### GOAL OF THE EXERCISE
Your answer should repeat every line of the records below in which the word "perfekt" appears.

### Dataset records
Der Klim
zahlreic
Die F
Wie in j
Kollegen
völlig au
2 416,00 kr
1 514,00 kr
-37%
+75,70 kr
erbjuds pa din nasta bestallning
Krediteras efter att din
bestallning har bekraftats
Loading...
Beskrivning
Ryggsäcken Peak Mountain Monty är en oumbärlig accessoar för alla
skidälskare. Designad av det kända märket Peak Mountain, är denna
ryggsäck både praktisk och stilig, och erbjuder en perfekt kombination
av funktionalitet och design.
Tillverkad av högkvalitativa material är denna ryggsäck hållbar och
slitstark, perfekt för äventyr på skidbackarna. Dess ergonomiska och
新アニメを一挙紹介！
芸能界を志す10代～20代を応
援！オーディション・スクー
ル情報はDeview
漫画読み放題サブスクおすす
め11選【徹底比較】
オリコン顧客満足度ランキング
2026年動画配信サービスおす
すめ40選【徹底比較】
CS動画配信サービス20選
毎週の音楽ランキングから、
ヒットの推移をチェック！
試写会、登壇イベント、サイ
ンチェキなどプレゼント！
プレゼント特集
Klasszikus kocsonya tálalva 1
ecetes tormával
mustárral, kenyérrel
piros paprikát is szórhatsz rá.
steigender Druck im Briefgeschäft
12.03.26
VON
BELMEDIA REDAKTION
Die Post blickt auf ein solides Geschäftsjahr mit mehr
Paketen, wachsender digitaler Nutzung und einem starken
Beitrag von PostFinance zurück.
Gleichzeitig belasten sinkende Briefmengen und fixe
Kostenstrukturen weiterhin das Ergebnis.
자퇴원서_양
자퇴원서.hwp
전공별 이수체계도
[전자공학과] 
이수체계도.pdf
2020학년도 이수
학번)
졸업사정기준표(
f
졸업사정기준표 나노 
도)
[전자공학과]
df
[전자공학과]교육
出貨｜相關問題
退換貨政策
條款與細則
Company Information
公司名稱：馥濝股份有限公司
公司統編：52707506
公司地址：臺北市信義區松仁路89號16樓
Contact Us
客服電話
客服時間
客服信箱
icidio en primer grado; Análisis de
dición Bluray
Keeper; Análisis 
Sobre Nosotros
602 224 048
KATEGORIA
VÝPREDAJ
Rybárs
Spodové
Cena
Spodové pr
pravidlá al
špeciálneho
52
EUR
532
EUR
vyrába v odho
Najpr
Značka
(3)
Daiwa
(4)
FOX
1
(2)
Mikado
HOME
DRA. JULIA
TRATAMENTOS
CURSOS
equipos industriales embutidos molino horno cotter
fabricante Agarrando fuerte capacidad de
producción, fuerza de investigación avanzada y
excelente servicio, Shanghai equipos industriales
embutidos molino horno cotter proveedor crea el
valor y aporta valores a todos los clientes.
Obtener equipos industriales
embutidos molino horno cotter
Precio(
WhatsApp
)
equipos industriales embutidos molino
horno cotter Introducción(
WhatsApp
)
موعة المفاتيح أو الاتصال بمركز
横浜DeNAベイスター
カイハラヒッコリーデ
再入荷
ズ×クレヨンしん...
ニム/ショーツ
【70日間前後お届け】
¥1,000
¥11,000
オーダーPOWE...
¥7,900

### RESULT
ryggsäck både praktisk och stilig, och erbjuder en perfekt kombination
slitstark, perfekt för äventyr på skidbackarna. Dess ergonomiska och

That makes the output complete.